- _DATA SHOWN_
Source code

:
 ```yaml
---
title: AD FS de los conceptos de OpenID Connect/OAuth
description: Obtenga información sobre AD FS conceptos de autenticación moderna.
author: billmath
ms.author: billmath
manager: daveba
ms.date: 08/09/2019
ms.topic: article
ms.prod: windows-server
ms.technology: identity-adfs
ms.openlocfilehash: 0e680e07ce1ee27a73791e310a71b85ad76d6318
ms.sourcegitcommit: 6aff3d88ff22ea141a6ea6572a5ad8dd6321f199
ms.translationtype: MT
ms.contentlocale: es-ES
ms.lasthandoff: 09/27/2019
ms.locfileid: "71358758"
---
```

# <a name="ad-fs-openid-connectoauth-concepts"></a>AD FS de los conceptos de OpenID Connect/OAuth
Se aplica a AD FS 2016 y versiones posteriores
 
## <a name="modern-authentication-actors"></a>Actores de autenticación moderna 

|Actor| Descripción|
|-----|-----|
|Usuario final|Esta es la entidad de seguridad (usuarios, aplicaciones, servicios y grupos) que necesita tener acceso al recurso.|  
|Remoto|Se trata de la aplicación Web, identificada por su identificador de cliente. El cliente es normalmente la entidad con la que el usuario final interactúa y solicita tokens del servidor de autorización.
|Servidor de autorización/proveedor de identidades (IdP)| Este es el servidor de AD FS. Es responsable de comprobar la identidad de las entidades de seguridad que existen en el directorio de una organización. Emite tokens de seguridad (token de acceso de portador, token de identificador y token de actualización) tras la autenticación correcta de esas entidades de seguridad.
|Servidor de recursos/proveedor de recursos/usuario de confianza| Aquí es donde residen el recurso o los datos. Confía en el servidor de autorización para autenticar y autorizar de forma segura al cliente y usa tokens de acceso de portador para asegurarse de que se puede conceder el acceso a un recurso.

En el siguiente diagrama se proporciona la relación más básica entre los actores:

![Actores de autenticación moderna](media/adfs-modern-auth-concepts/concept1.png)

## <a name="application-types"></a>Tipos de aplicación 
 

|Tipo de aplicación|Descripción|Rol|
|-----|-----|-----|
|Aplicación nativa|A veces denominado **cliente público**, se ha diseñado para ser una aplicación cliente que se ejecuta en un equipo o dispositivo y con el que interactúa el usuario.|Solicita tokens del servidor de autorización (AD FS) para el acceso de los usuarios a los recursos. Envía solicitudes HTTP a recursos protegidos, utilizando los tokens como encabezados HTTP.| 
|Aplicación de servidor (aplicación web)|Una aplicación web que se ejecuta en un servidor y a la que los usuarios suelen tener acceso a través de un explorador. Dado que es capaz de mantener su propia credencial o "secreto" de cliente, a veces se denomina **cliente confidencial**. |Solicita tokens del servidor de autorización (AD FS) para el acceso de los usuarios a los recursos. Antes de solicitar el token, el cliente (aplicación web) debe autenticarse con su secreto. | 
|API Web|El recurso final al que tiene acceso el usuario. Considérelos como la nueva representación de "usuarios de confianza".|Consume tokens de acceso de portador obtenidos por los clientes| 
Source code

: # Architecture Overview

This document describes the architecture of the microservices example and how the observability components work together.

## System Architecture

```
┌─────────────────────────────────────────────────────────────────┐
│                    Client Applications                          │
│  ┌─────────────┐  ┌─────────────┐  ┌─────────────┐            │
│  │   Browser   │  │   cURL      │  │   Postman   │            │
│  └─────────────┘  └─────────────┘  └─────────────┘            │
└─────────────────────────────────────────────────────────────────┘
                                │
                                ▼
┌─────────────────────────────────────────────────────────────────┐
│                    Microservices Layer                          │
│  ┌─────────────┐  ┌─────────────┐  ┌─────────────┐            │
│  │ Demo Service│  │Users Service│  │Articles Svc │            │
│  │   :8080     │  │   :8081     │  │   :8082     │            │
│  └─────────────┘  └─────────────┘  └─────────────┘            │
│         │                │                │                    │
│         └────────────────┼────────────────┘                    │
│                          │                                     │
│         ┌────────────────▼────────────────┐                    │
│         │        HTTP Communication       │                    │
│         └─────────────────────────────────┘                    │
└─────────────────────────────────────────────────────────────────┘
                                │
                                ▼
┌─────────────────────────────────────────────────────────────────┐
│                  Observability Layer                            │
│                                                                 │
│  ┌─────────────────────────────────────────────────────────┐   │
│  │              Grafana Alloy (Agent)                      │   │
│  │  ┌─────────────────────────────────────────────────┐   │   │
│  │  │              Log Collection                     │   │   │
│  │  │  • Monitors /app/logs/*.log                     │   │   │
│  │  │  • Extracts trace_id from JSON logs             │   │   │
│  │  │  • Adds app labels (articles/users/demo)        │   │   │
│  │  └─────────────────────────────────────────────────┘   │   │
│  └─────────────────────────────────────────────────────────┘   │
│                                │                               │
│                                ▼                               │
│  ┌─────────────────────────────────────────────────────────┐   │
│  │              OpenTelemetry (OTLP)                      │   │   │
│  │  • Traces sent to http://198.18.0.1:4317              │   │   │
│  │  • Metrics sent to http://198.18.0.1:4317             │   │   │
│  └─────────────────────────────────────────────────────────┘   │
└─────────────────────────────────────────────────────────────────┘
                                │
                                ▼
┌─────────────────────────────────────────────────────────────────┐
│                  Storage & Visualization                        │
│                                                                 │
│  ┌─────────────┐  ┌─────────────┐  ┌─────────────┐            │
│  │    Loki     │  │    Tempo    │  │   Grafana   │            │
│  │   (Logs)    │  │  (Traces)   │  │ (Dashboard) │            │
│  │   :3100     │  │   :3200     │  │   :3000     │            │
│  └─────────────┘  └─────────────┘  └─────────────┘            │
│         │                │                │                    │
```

- _WHAT YOU WILL DO_
Each of the records above is to be copied exactly.

- _TASK ANSWER_
Source code

:
 ```yaml
---
title: AD FS de los conceptos de OpenID Connect/OAuth
description: Obtenga información sobre AD FS conceptos de autenticación moderna.
author: billmath
ms.author: billmath
manager: daveba
ms.date: 08/09/2019
ms.topic: article
ms.prod: windows-server
ms.technology: identity-adfs
ms.openlocfilehash: 0e680e07ce1ee27a73791e310a71b85ad76d6318
ms.sourcegitcommit: 6aff3d88ff22ea141a6ea6572a5ad8dd6321f199
ms.translationtype: MT
ms.contentlocale: es-ES
ms.lasthandoff: 09/27/2019
ms.locfileid: "71358758"
---
```

# <a name="ad-fs-openid-connectoauth-concepts"></a>AD FS de los conceptos de OpenID Connect/OAuth
Se aplica a AD FS 2016 y versiones posteriores
 
## <a name="modern-authentication-actors"></a>Actores de autenticación moderna 

|Actor| Descripción|
|-----|-----|
|Usuario final|Esta es la entidad de seguridad (usuarios, aplicaciones, servicios y grupos) que necesita tener acceso al recurso.|  
|Remoto|Se trata de la aplicación Web, identificada por su identificador de cliente. El cliente es normalmente la entidad con la que el usuario final interactúa y solicita tokens del servidor de autorización.
|Servidor de autorización/proveedor de identidades (IdP)| Este es el servidor de AD FS. Es responsable de comprobar la identidad de las entidades de seguridad que existen en el directorio de una organización. Emite tokens de seguridad (token de acceso de portador, token de identificador y token de actualización) tras la autenticación correcta de esas entidades de seguridad.
|Servidor de recursos/proveedor de recursos/usuario de confianza| Aquí es donde residen el recurso o los datos. Confía en el servidor de autorización para autenticar y autorizar de forma segura al cliente y usa tokens de acceso de portador para asegurarse de que se puede conceder el acceso a un recurso.

En el siguiente diagrama se proporciona la relación más básica entre los actores:

![Actores de autenticación moderna](media/adfs-modern-auth-concepts/concept1.png)

## <a name="application-types"></a>Tipos de aplicación 
 

|Tipo de aplicación|Descripción|Rol|
|-----|-----|-----|
|Aplicación nativa|A veces denominado **cliente público**, se ha diseñado para ser una aplicación cliente que se ejecuta en un equipo o dispositivo y con el que interactúa el usuario.|Solicita tokens del servidor de autorización (AD FS) para el acceso de los usuarios a los recursos. Envía solicitudes HTTP a recursos protegidos, utilizando los tokens como encabezados HTTP.| 
|Aplicación de servidor (aplicación web)|Una aplicación web que se ejecuta en un servidor y a la que los usuarios suelen tener acceso a través de un explorador. Dado que es capaz de mantener su propia credencial o "secreto" de cliente, a veces se denomina **cliente confidencial**. |Solicita tokens del servidor de autorización (AD FS) para el acceso de los usuarios a los recursos. Antes de solicitar el token, el cliente (aplicación web) debe autenticarse con su secreto. | 
|API Web|El recurso final al que tiene acceso el usuario. Considérelos como la nueva representación de "usuarios de confianza".|Consume tokens de acceso de portador obtenidos por los clientes| 
Source code

: # Architecture Overview

This document describes the architecture of the microservices example and how the observability components work together.

## System Architecture

```
┌─────────────────────────────────────────────────────────────────┐
│                    Client Applications                          │
│  ┌─────────────┐  ┌─────────────┐  ┌─────────────┐            │
│  │   Browser   │  │   cURL      │  │   Postman   │            │
│  └─────────────┘  └─────────────┘  └─────────────┘            │
└─────────────────────────────────────────────────────────────────┘
                                │
                                ▼
┌─────────────────────────────────────────────────────────────────┐
│                    Microservices Layer                          │
│  ┌─────────────┐  ┌─────────────┐  ┌─────────────┐            │
│  │ Demo Service│  │Users Service│  │Articles Svc │            │
│  │   :8080     │  │   :8081     │  │   :8082     │            │
│  └─────────────┘  └─────────────┘  └─────────────┘            │
│         │                │                │                    │
│         └────────────────┼────────────────┘                    │
│                          │                                     │
│         ┌────────────────▼────────────────┐                    │
│         │        HTTP Communication       │                    │
│         └─────────────────────────────────┘                    │
└─────────────────────────────────────────────────────────────────┘
                                │
                                ▼
┌─────────────────────────────────────────────────────────────────┐
│                  Observability Layer                            │
│                                                                 │
│  ┌─────────────────────────────────────────────────────────┐   │
│  │              Grafana Alloy (Agent)                      │   │
│  │  ┌─────────────────────────────────────────────────┐   │   │
│  │  │              Log Collection                     │   │   │
│  │  │  • Monitors /app/logs/*.log                     │   │   │
│  │  │  • Extracts trace_id from JSON logs             │   │   │
│  │  │  • Adds app labels (articles/users/demo)        │   │   │
│  │  └─────────────────────────────────────────────────┘   │   │
│  └─────────────────────────────────────────────────────────┘   │
│                                │                               │
│                                ▼                               │
│  ┌─────────────────────────────────────────────────────────┐   │
│  │              OpenTelemetry (OTLP)                      │   │   │
│  │  • Traces sent to http://198.18.0.1:4317              │   │   │
│  │  • Metrics sent to http://198.18.0.1:4317             │   │   │
│  └─────────────────────────────────────────────────────────┘   │
└─────────────────────────────────────────────────────────────────┘
                                │
                                ▼
┌─────────────────────────────────────────────────────────────────┐
│                  Storage & Visualization                        │
│                                                                 │
│  ┌─────────────┐  ┌─────────────┐  ┌─────────────┐            │
│  │    Loki     │  │    Tempo    │  │   Grafana   │            │
│  │   (Logs)    │  │  (Traces)   │  │ (Dashboard) │            │
│  │   :3100     │  │   :3200     │  │   :3000     │            │
│  └─────────────┘  └─────────────┘  └─────────────┘            │
│         │                │                │                    │
```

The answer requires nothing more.